Al día siguiente llevé todo a la casa. Cuando regresé por la noche mi compañero ya había colgado unas misérrimas cortinas grises que recalcaban su desprecio por las cosas bien hechas. Recoloqué las cortinas, extendí el saco sobre el colchón sucio y me tumbé, iluminado por una lámpara deprimente cuya pantalla robaba la poca luz de una bombilla de cuarenta vatios. A la mañana siguiente retorcí los cables intentando quitar la bombilla y cause un cortocircuito que dos días más tarde literalmente hizo saltar la lámpara por los aires. Me dijo que no volviera a tocarlo y que en dos días vendría un técnico. Dos días después dijo que en una semana o así vendría el electricista. Y hace tres comentó que tardaría unos diez días en tener luz en el techo de mi habitación. Dudo mucho que vuelva a tener luz en el techo. Mientras tanto he limpiado y reorganizado la habitación, he arreglado la silla y he remodelado la mesa. Un par de lámparas me iluminan mientras escribo y un ambientador hace que el aire resulte más respirable. Limpiar la cocina me llevó el fin de semana entero porque quitar la grasa de la encimera y el moho bajo el escurreplatos que mi compañero había atesorado durante años no fue fácil. Retirar el comedero de los gatos, tan sucio que hasta ellos rechazaban la comida que en él quedaba, fue un acierto en cuanto a olor y salubridad. Fregar el suelo con estropajo sirvió para quitar la mayoría del tomate y la mugre que lo adornaban. He puesto otra bombilla en la cocina y en el salón he amontonado los cachivaches en lugares estratégicos, permitiendo la libre circulación. Ahora el sitio es todo un hogar.

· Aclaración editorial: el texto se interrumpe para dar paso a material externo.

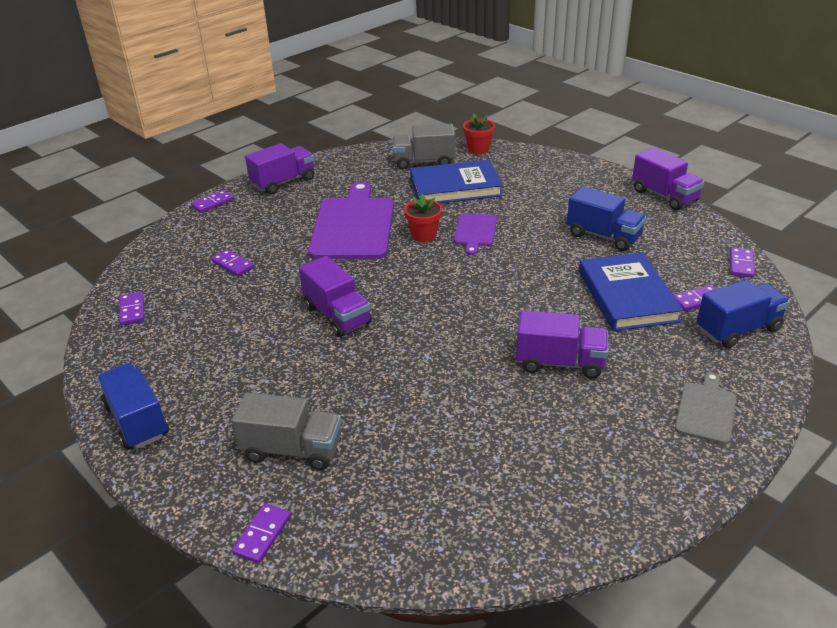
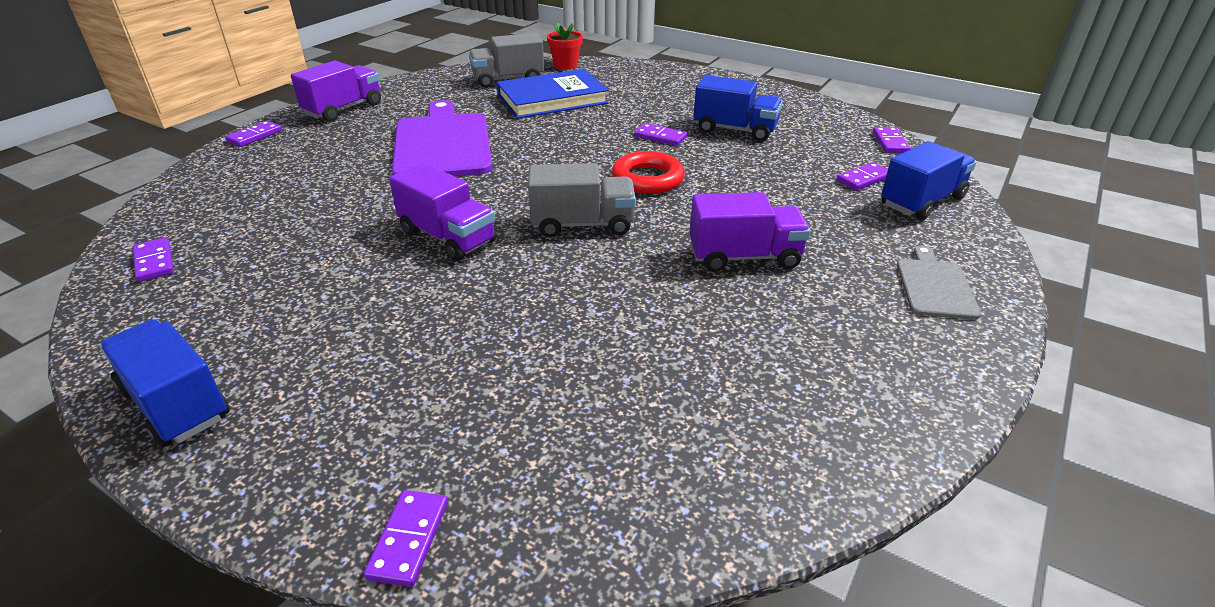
camera: 15 degrees left, 0 degrees up
(233, 264) = (293, 197): purple domino -> purple domino (660, 137)
(292, 450) = (427, 408): grey truck -> grey truck (582, 224)
(424, 235) = (531, 146): red flower pot -> none
(475, 231) = (590, 138): purple cutting board -> none
(508, 279) = (647, 179): none -> red ring
(627, 296) = (787, 182): blue book -> none
(664, 196) = (780, 91): purple truck -> none

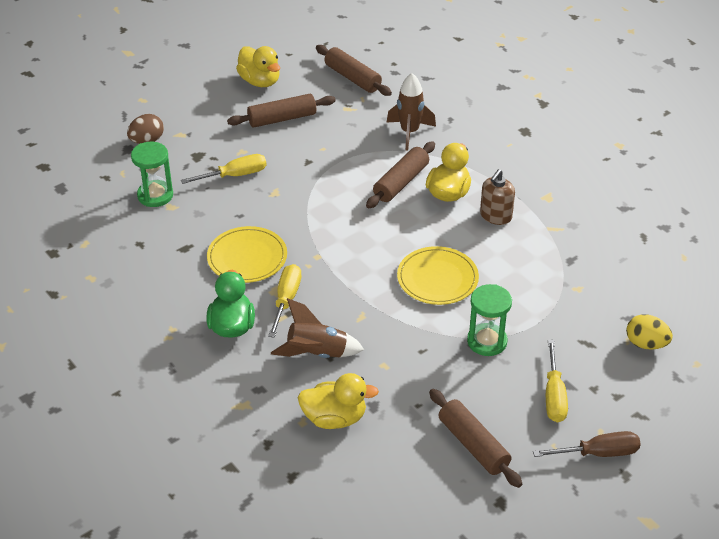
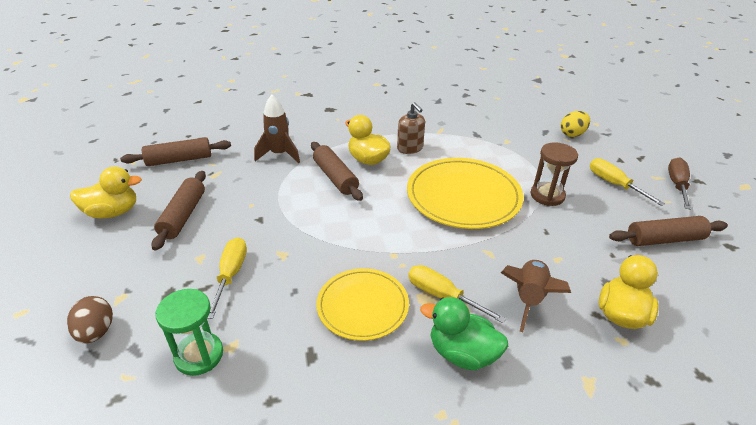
camera: 65 degrees left, 5 degrees down
(437, 278) = (463, 196): yellow plate -> yellow plate, size x1.58
(487, 341) = (547, 195): green hourglass -> brown hourglass
(554, 395) = (614, 184): yellow screwdriver -> yellow screwdriver turned 150 degrees counterclockwise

Y respecto a mi compañero, pues nada, ahí sigue trabajando a ratos y bebiendo cada día en soledad, tirado en su saloncito rodeado de mierdas diversas. Cuando tiene el puntillo es muy majo, sonriente y se acerca para hablar y cuando se pasa con el vino y el whisky trata de esconderse y sube las escaleras con dificultad o queda inconsciente con la tele a toda hostia o con un insoportable despertador sonando a su lado de manera constante. Se echa siestas a cualquier hora a causa de la ebriedad, ahora está en medio de una. En su afán por destruir el mundo se baña una o dos veces al día en vez de ducharse, deja la tele y las luces encendidas por costumbre y a menudo también deja la calefacción funcionando toda la noche. Ahora ha traído una perrita llamada Kia que le cuida a algún amigo, y es un primor oirle decir "good girl" y ver como se la lleva de paseo, siempre que no esté borracho e inconsciente, claro. Debo reconocer que es un chico majo y que tal vez no sea un perturbado, sino simplemente una persona tímida e introvertida que se refugia un poquito de más en el alcohol. Una persona amable, de mirada perdida, "despreocupado" en lo que a higiene y orden mínimo del hogar se refiere. Un treintaymuchos que viste camisetas de Adidas con las letras salpicadas de sangre y que guarda vestidos como de princesa o de fiesta de graduación en un armario destartalado y sin puertas en ese huracán de máxima entropía que es su habitación. Ay, ¿Y quién soy yo para juzgarlo?